We will open the Observatory, Observatory Courtyard, and Science Center at 6:30 pm this afternoon with our solar viewing program. Stop in for a view of the little sunspot AR2842 sitting on the solar photosphere reminding us that Solar Maximum is just around the corner. If it’s clear enough we will set up our hydrogen alpha telescope too and take a look at the magnetic field lines of the solar chromosphere. Once the Sun sets, we will switch our telescopes over to the 45% waxing crescent Moon and Venus. As twilight wanes we will direct our telescopes towards the fabulous binary star Albireo, the Great Hercules Cluster (M13), Messier 11 star cluster, the Ring Nebula (M57), Saturn, and Jupiter. We will stay open until 10:30 pm.

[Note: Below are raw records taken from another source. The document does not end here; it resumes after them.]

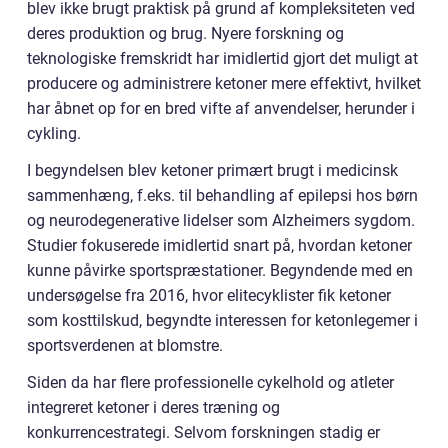
blev ikke brugt praktisk på grund af kompleksiteten ved
deres produktion og brug. Nyere forskning og
teknologiske fremskridt har imidlertid gjort det muligt at
producere og administrere ketoner mere effektivt, hvilket
har åbnet op for en bred vifte af anvendelser, herunder i
cykling.
I begyndelsen blev ketoner primært brugt i medicinsk
sammenhæng, f.eks. til behandling af epilepsi hos børn
og neurodegenerative lidelser som Alzheimers sygdom.
Studier fokuserede imidlertid snart på, hvordan ketoner
kunne påvirke sportspræstationer. Begyndende med en
undersøgelse fra 2016, hvor elitecyklister fik ketoner
som kosttilskud, begyndte interessen for ketonlegemer i
sportsverdenen at blomstre.
Siden da har flere professionelle cykelhold og atleter
integreret ketoner i deres træning og
konkurrencestrategi. Selvom forskningen stadig er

Overall, tonight’s sky conditions are anybody’s best guess. But we do think there will be some level of heavy haze / fog. The temps will be warm and the air will be heavy, certainly not a comfortable night. If you’re making the long drive, it’s a risk. Last Saturday we would have said not to make the drive, but those we told that to totally missed out on a fabulous night with the Milky Way. Just keep in mind that even though we try to, we cannot control the weather, and we are trying our best to make the night work out. Worse case scenario, you get into a great discussion with one of our astronomers. Also note that haze and thin cloud cover make for much better views of Venus, Saturn, and Jupiter. Regardless, take a chance and swing by for a view of the Sun, the Moon, and potentially fabulous views of the planets at Frosty Drew Observatory tonight.
Take a moment to catch up on some awesome things happening in space this week in: A Celebration of Space - July 16, 2021
With the dynamic and rapidly changing pandemic landscape, site visit requirements will be changing very quickly. At this time, tickets are not required to attend this event, but visitors will have to register their name and phone number upon arrival. Note that we will NOT send anything to your phone number. This is used exclusively for contact tracing matters. We are limiting a maximum of 250 visitors concurrently at our event. If this limit is reached, you will have to either wait in your car or take a night stroll around Ninigret Park until availability opens up. Reading our SARS-CoV-2 Public Statement will get you the most recent information about this matter.
If you are looking for that awesome astronomy thing to do or just want a night out to experience the cosmos under the darkest skies in Rhode Island, then this is your chance.
Check out our page on Visiting Frosty Drew Observatory to learn more about what to expect at the Observatory and better help you prepare for your visit.
Please note that we do not allow any white lights on our campus from dusk - dawn. This is to ensure an equally awesome view of the night sky for all and to allow for the use of light sensitive astronomical equipment. Learn more about why we have this requirement in The Red Light District
To allow for visitors to freely explore all of the amazing experiences at Frosty Drew Observatory and Science Center without having to wait in long lines, we have integrated a pass-based group access process that applies to only the large telescope inside the observatory dome. Take a moment to familiarize yourself with this process as part of your planning steps.
We will update this event listing on the day of the event between Noon and 3:00 pm. The update will describe our plans for the night and what to expect regarding weather and astronomical sights.
Please note that due to the evolving COVID-19 pandemic, the detail of this event may change. Please check in regularly, both here and on our SARS-CoV-2 page, to stay up to date.